Le trauma de l’éléphant


Cela s’est passé, il y a quelques années, même sans études, il me semble évident qu’ils ont fait grands tords aux éléphants en tuant les plus vieux et déplaçant les plus jeunes. Ils vivent en groupe et transmettent leurs connaissances à la génération suivante … Et de toute manière, c’est cruel. Cela me fait penser à un reportage d’une jeune mère éléphante qui essayait d’aider son éléphanteau à se sortir d’un piège de boue. Son poids ne faisait qu’enfoncer son petit. Alors, la grand-mère est venue l’aider et par son expérience, elle a réussi à sortir le bébé. Voilà ce qui forme la force d’un groupe d’éléphant
Nuage

 

Le trauma de l’éléphant

 

Des éléphants traversent le lit d'un lac, dans le parc national d'Amboseli, au Kenya. Là, transferts et abattages n'ont pas affecté les liens familiaux. Crédit photo: Nick Brandt

Des éléphants traversent le lit d’un lac, dans le parc national d’Amboseli, au Kenya. Là, transferts et abattages n’ont pas affecté les liens familiaux. Crédit photo: Nick Brandt

Les prélèvements sélectifs qui consistent à tuer les éléphants les plus âgés d’une population et à déplacer les plus jeunes ont des impacts à long terme.

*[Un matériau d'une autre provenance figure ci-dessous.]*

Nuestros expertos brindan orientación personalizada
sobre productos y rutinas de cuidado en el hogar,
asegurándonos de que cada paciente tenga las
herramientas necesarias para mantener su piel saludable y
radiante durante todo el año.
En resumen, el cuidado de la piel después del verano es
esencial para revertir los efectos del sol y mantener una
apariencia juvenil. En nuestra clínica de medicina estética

Graeme Shannon et Karen McComb (université du Sussex, Royaume-Uni) ont étudié des éléphants laissés orphelins par des opérations d’abattage sélectif et de transfert, dans le parc national du Pilanesberg, en Afrique du Sud. Leur constat : cette pratique a un lourd impact sur le comportement des survivants et induit des symptômes pareils à ceux du stress post-traumatique chez les humains.

Des années 1960 à 1995, l’Afrique du Sud a effectué des prélèvements pour contrôler les populations d’éléphants. Afin d’en évaluer les effets, Shannon et McComb ont comparé des groupes familiaux du Pilanesberg avec d’autres du parc national d’Amboseli, au Kenya, où cette solution n’a jamais été utilisée.

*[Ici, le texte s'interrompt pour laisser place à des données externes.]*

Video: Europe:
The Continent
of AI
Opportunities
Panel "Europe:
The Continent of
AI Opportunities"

Les chercheurs ont diffusé aux populations des deux parcs des enregistrements d’éléphants connus et inconnus, de différents âges. Quand ils percevaient une grande menace, les éléphants d’Amboseli se blottissaient les uns contre les autres, mais se détendaient aux cris moins inquiétants. Au Pilanesberg, la réaction des éléphants ne montrait aucun lien clair avec le niveau de menace. Les scientifiques attribuent ces comportements inadaptés au traumatisme initial, ainsi qu’à la perte des figures tutélaires provoquée par les prélèvements.

« Des aspects fondamentaux du fonctionnement social complexe des éléphants peuvent être fortement modiés à long terme », conclut l’étude.

Or les éléphants transmettent leurs connaissances à leurs petits. Les problèmes pourraient donc se répercuter d’une génération à l’autre.